‘We have seen shocking decisions made at speed’

‘We have seen shocking decisions made at speed’

Access Social Care CEO Kari Gerstheimer tells Fiona Bawdon how the pandemic has made her organisation’s work both more urgent and more difficult

The launch of Access Social Care in April 2020, could hardly have been more timely. This charity, offering specialist social care legal advice, opened its (virtual) doors in the midst of the first wave of Covid-19, just when the entire country was focused on what was happening in care homes across the UK. The Corona Virus Act 2020 enabled local authorities to suspend many of the usual duties placed on them by the Care Act; and care providers of all kinds were facing unimaginable pressure.

Kari says: ‘People were dying. Carers were desperately trying to keep people alive, while working in a fast-changing environment. New regulations were being issued at pace, which were having a dramatic impact on our clients’ businesses.’

Although it was launched as an independent charity last year, Access Social Care started life in 2018 as a project at Mencap, the learning disability charity. It operates a membership model, where care providers pay a fee to access its expert legal support; another key part of its mandate is to build the case for a properly funded national social care scheme.

Kari says that although it is older people who attract most public and political attention in relation to social care provision (or its lack), 50% of the current government spend is on those of working age; and 70% of that 50% are learning disabled people. Even without Covid-19, the growth in demand for social care was outstripping spending, leading local authorities to ration provision unlawfully. ‘Delay can be a very effective way of managing the budget,’ says Kari.

Since the pandemic, significant additional challenges have been added to the social care mix.

‘We’ve seen DNAR [do not attempt resuscitation] orders being placed on people with learning disabilities, without consulting them, or their family. We have seen new regulations being issued at pace, which have a dramatic impact on our clients’ businesses.
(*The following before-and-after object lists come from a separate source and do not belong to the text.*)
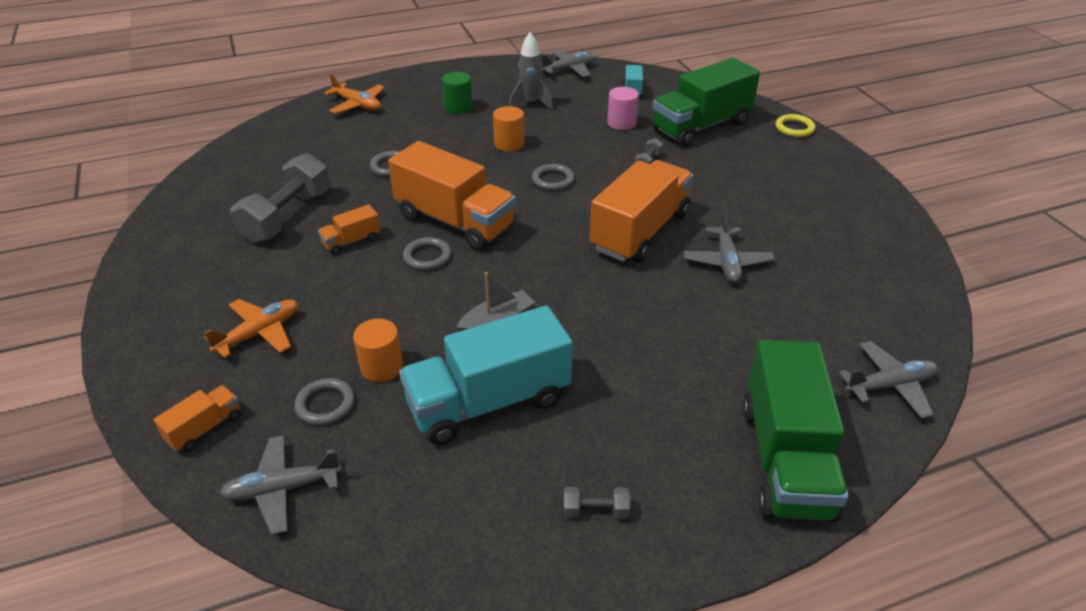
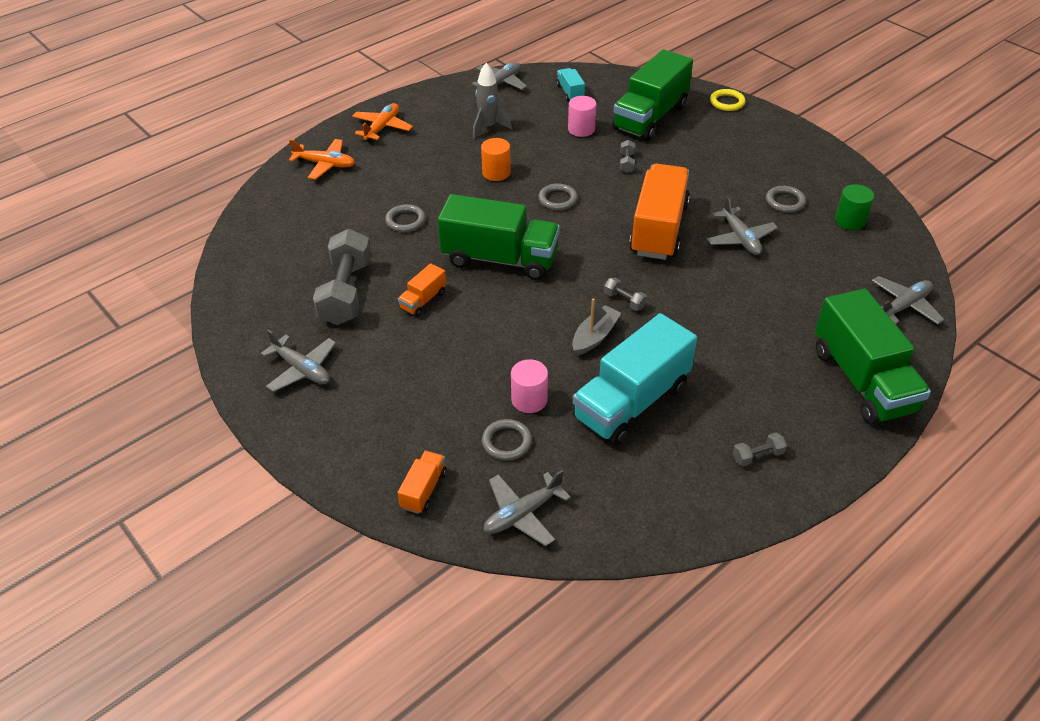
camera: 20 degrees left, 5 degrees up
(190, 275) = (302, 369): none -> grey plane
(259, 333) = (406, 402): orange plane -> orange plane (382, 128)
(381, 367) = (529, 399): orange cylinder -> pink cylinder
(427, 256) = (499, 297): grey ring -> grey ring (785, 201)
(455, 221) = (500, 259): orange truck -> green truck
(458, 107) = (424, 145): green cylinder -> green cylinder (850, 221)
(554, 293) = (624, 301): none -> grey dumbbell

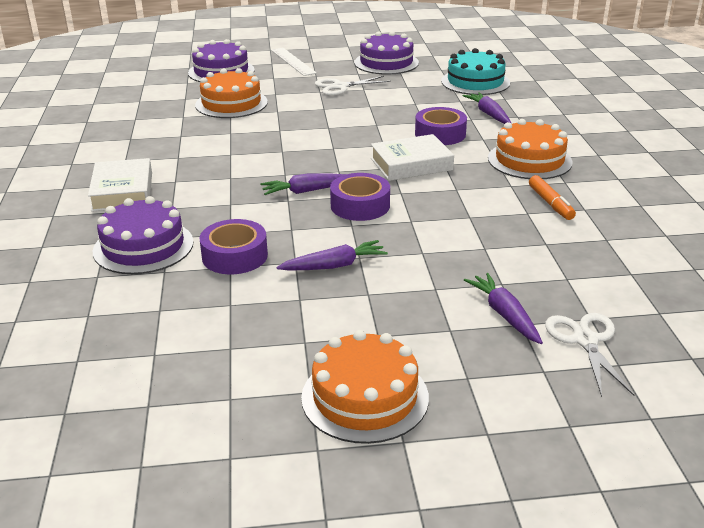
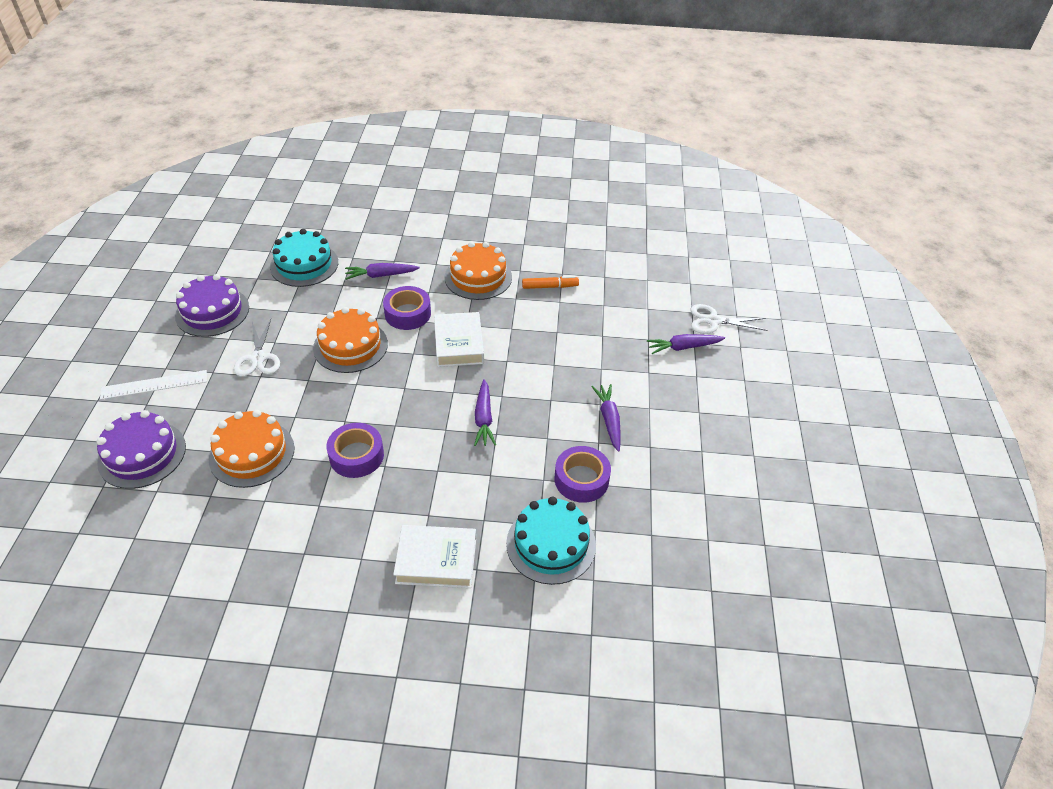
camera: 80 degrees left, 15 degrees up
(143, 246) = (551, 544): purple cake -> turquoise cake
(360, 205) = (521, 389): purple tape -> purple tape (356, 456)
(365, 397) = (760, 430): orange cake -> orange cake (350, 346)

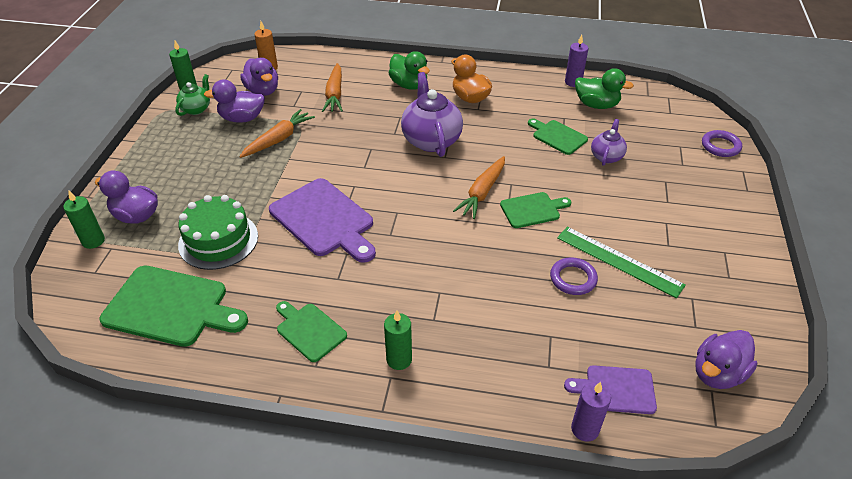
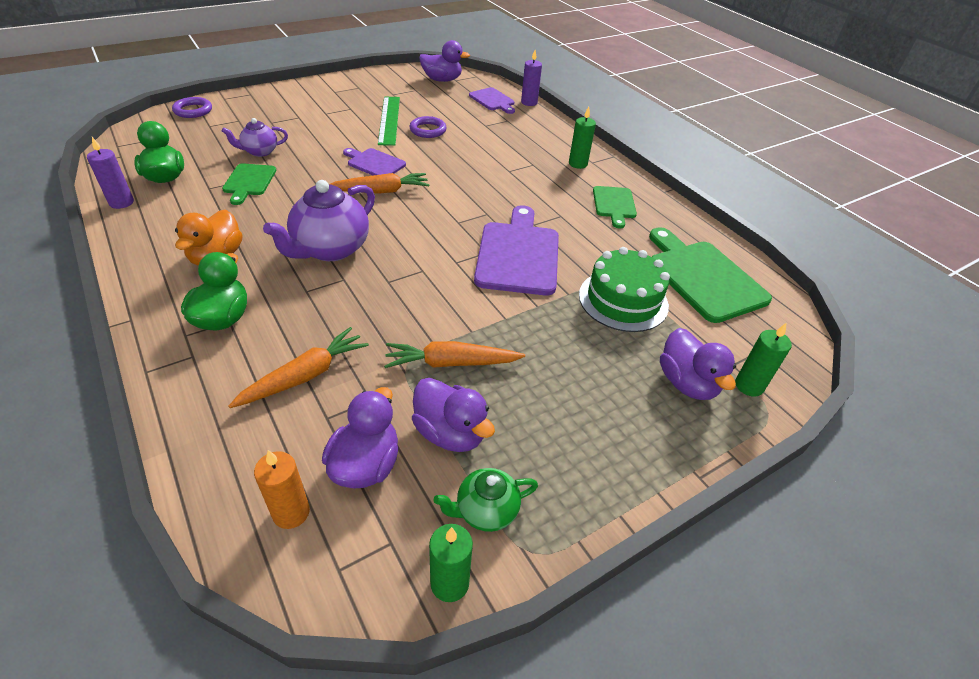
camera: 135 degrees left, 0 degrees up
(532, 210) = (374, 163): green cutting board -> purple cutting board

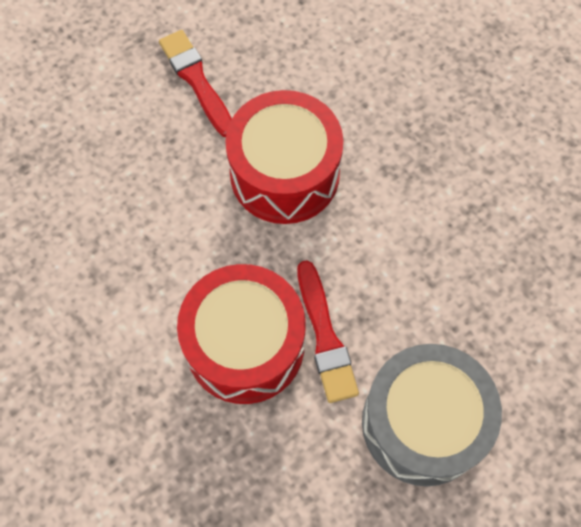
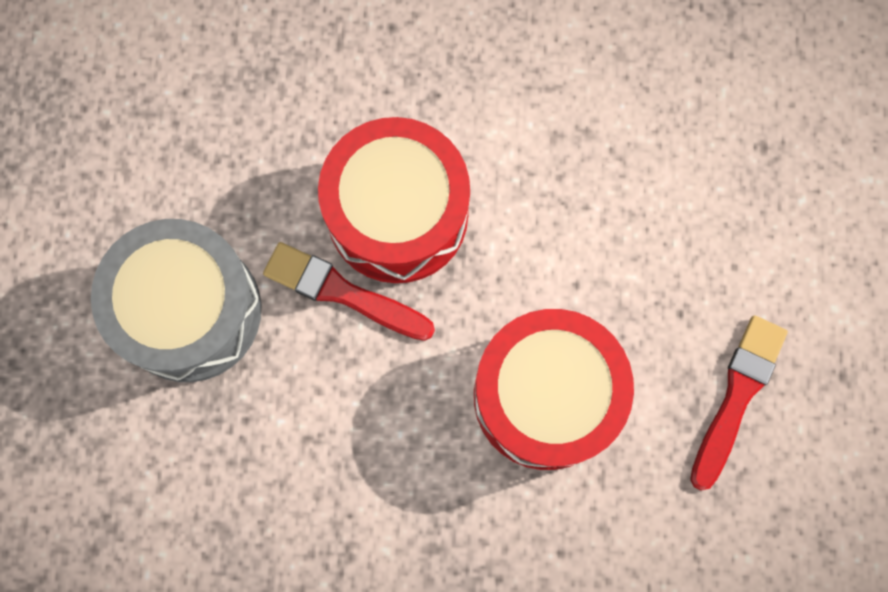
camera: 130 degrees right, 10 degrees up
(196, 80) = (737, 395): red brush -> red brush turned 75 degrees counterclockwise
Without the usual checks and balances, we have seen shocking decisions made at speed, ‘ says Kari Gerstheimer.

For many advice organisations, the last year has meant an abrupt move away from face to face working towards remote service delivery. For Access Social Care, it meant ‘the rest of the world has shifted to our way of working,’ says Kari.

It was always the plan that ASC’s team would work remotely, pandemic or no pandemic, but the impact of Covid-19 has been to transform what might have been seen an unusual model of working into the default.

Kari says: ‘We are a very, very flexible employer, so the shift to a flexible working pattern has not been a challenge for us.’ With funding provided by TLEF, via the Law Centres Network, ASC was equipped from the outset with the IT to enable remote working and advice delivery.

Even so, productivity has declined, not least as a result of the impact of schools closing on its mainly women staff team. ‘Everyone knows you can’t work with two children sitting on your lap,’ says Kari. ‘We can’t keep expecting people to deliver at the same pace.’

ASC’s pragmatic response was to go through every element of its work, and identify what could be halted or postponed. Kari says: ‘That was really hard, personally. I work at pace. We had so much momentum and achieved so much in our first year, then to hit the brakes really goes against the grain.’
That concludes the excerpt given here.